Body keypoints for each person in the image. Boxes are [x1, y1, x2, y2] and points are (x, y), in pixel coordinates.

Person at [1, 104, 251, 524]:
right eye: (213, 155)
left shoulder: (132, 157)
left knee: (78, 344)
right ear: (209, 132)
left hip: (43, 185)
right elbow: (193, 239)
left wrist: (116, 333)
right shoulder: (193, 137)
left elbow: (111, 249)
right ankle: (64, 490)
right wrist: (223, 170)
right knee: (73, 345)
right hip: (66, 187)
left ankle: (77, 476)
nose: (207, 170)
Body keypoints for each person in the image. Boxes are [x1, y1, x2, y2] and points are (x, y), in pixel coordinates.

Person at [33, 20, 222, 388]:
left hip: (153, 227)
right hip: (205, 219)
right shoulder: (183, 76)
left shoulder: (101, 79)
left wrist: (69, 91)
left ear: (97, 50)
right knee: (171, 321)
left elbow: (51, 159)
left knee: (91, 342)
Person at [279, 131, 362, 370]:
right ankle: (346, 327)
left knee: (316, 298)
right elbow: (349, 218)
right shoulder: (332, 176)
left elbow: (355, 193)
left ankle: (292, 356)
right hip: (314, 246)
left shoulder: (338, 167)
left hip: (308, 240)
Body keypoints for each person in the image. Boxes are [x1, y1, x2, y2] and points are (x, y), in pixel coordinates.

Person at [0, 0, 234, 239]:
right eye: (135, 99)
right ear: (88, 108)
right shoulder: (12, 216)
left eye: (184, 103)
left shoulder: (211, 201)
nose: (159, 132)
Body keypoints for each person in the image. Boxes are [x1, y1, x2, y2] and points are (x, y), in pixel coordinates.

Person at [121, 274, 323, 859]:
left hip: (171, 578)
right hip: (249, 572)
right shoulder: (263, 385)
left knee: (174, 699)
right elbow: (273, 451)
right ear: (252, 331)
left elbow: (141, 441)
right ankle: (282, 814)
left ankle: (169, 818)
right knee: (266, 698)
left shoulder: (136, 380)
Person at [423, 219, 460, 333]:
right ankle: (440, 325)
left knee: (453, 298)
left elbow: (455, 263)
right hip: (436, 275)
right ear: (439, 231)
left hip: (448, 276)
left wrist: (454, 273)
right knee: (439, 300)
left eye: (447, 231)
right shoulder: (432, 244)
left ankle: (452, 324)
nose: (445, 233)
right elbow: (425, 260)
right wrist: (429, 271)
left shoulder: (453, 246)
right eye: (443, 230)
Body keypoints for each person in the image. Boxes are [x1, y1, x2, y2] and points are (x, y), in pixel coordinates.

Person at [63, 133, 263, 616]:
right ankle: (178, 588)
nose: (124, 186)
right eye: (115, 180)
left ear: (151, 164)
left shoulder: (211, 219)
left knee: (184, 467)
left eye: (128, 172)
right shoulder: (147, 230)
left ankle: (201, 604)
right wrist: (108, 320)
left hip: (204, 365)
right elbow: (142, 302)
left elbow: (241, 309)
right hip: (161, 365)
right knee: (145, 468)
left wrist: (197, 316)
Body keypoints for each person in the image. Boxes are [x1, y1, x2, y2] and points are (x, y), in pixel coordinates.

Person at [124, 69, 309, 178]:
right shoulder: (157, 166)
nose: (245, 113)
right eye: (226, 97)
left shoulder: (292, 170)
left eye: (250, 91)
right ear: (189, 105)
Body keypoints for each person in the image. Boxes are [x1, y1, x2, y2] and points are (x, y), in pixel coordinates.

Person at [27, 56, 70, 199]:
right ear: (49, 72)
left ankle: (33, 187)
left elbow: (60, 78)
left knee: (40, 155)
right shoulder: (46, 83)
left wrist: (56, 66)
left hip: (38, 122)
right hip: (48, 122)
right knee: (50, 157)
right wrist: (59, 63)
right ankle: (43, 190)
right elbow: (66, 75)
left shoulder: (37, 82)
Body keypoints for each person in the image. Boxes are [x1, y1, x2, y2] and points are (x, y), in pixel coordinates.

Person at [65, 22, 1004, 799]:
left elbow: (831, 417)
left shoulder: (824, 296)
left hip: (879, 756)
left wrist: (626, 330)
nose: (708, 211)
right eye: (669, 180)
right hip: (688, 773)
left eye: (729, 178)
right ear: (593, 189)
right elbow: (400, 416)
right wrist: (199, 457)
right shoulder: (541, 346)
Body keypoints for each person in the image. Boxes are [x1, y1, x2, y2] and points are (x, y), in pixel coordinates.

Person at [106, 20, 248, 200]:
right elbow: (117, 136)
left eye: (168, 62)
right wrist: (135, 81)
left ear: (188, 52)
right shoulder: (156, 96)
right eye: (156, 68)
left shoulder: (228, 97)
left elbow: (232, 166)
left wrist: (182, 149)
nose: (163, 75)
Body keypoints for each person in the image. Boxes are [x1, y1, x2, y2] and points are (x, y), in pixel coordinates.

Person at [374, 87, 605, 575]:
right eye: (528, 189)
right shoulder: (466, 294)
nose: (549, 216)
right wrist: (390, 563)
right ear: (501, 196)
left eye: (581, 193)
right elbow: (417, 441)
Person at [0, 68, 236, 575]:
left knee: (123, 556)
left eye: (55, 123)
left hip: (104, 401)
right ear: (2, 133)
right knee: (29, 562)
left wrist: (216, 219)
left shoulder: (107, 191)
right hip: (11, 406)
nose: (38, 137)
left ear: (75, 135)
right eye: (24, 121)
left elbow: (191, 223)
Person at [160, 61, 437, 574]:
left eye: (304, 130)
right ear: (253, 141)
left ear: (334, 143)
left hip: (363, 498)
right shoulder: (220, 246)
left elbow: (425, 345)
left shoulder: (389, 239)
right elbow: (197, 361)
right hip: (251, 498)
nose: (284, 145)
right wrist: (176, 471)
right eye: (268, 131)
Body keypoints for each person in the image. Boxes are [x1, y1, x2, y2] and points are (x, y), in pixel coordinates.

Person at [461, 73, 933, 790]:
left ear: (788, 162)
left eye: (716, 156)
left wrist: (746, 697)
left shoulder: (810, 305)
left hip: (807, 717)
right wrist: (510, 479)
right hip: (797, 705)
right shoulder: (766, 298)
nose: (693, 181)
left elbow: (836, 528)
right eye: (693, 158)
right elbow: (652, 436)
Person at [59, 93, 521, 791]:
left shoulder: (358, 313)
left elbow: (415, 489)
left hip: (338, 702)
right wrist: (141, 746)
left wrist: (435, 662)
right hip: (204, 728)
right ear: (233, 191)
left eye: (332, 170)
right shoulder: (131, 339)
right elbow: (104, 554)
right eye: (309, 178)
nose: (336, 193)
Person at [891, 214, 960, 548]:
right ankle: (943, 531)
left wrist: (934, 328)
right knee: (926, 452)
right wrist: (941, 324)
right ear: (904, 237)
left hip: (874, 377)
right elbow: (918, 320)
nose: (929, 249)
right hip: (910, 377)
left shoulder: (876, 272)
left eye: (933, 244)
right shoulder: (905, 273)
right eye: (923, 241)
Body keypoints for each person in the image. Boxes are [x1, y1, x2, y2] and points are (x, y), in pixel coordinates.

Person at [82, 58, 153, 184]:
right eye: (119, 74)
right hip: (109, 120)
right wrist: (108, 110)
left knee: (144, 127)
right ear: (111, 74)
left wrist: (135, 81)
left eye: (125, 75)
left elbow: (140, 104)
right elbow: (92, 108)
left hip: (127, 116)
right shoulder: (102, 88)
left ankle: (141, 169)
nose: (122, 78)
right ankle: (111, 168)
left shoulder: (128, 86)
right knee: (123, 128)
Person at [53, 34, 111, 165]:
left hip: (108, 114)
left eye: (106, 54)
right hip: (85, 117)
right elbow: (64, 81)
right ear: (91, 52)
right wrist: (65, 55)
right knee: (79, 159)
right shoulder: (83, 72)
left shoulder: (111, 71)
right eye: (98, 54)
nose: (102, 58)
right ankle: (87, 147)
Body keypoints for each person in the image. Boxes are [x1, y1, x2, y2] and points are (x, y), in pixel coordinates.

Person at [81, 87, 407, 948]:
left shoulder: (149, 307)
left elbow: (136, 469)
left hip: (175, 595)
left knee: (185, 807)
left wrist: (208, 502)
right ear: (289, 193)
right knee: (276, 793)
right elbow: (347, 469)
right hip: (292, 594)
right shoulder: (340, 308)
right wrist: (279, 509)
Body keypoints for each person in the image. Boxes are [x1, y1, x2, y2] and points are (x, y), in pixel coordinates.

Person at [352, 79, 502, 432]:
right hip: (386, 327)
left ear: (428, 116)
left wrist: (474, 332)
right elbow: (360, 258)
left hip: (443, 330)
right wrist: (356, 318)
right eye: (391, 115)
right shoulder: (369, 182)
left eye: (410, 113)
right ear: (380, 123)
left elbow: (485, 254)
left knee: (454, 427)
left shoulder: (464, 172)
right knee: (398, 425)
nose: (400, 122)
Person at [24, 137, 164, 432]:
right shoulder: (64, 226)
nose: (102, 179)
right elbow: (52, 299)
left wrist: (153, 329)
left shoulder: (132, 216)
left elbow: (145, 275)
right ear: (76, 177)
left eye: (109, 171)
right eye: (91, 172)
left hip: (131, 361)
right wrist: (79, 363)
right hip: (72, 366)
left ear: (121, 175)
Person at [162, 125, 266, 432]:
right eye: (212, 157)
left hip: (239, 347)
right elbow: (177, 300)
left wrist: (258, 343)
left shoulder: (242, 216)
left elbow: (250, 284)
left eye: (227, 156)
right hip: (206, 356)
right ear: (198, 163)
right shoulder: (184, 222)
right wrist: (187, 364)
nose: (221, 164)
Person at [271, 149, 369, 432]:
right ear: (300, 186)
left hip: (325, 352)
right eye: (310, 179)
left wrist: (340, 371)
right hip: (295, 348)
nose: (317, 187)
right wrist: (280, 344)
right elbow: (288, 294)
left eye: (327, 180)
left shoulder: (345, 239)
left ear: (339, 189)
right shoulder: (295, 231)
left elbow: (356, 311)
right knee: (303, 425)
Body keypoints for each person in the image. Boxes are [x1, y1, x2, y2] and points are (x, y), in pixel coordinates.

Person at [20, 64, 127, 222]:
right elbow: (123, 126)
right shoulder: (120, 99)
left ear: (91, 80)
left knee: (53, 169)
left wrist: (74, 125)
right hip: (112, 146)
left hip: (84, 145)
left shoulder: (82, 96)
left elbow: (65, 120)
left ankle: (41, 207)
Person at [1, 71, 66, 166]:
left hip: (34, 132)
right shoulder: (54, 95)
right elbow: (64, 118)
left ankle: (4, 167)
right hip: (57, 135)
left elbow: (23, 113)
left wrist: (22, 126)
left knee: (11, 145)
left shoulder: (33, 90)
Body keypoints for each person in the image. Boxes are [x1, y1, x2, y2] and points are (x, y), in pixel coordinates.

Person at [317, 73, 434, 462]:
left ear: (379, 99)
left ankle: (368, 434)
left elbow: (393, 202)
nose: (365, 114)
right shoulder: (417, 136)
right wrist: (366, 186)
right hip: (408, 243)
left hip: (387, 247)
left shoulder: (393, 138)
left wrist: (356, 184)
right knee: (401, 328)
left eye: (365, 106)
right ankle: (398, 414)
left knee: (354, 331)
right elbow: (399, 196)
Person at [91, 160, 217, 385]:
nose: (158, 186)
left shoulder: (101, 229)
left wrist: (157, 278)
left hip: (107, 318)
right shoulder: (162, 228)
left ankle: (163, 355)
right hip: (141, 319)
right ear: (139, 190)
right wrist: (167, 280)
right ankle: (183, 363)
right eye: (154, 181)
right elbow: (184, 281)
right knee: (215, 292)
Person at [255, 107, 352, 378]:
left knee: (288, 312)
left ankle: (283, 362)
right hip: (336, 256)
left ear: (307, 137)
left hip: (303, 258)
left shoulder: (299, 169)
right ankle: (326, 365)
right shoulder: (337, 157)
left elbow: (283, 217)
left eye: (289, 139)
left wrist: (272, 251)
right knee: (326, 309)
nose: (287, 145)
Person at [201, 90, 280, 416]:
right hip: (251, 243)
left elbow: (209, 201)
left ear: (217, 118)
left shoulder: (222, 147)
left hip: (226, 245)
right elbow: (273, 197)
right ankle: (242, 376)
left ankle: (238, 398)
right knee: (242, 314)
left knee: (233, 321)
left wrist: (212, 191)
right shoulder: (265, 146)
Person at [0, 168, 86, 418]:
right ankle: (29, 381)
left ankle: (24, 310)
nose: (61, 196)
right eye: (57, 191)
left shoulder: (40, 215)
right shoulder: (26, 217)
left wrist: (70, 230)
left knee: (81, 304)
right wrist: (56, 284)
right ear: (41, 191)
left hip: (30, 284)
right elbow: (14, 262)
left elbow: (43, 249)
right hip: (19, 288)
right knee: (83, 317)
——————
Look in the material above for the line with "right ear: (501, 196)" and the line with "nose: (693, 181)", and transcribe exactly those lines and all lines between them, nothing more.

_REPLY_
right ear: (501, 196)
left eye: (581, 193)
right elbow: (417, 441)
Person at [0, 68, 236, 575]:
left knee: (123, 556)
left eye: (55, 123)
left hip: (104, 401)
right ear: (2, 133)
right knee: (29, 562)
left wrist: (216, 219)
left shoulder: (107, 191)
right hip: (11, 406)
nose: (38, 137)
left ear: (75, 135)
right eye: (24, 121)
left elbow: (191, 223)
Person at [160, 61, 437, 574]:
left eye: (304, 130)
right ear: (253, 141)
left ear: (334, 143)
left hip: (363, 498)
right shoulder: (220, 246)
left elbow: (425, 345)
left shoulder: (389, 239)
right elbow: (197, 361)
right hip: (251, 498)
nose: (284, 145)
right wrist: (176, 471)
right eye: (268, 131)
Body keypoints for each person in the image. Boxes are [x1, y1, x2, y2] and points are (x, y), in pixel coordinates.

Person at [461, 73, 933, 790]:
left ear: (788, 162)
left eye: (716, 156)
left wrist: (746, 697)
left shoulder: (810, 305)
left hip: (807, 717)
right wrist: (510, 479)
right hip: (797, 705)
right shoulder: (766, 298)
nose: (693, 181)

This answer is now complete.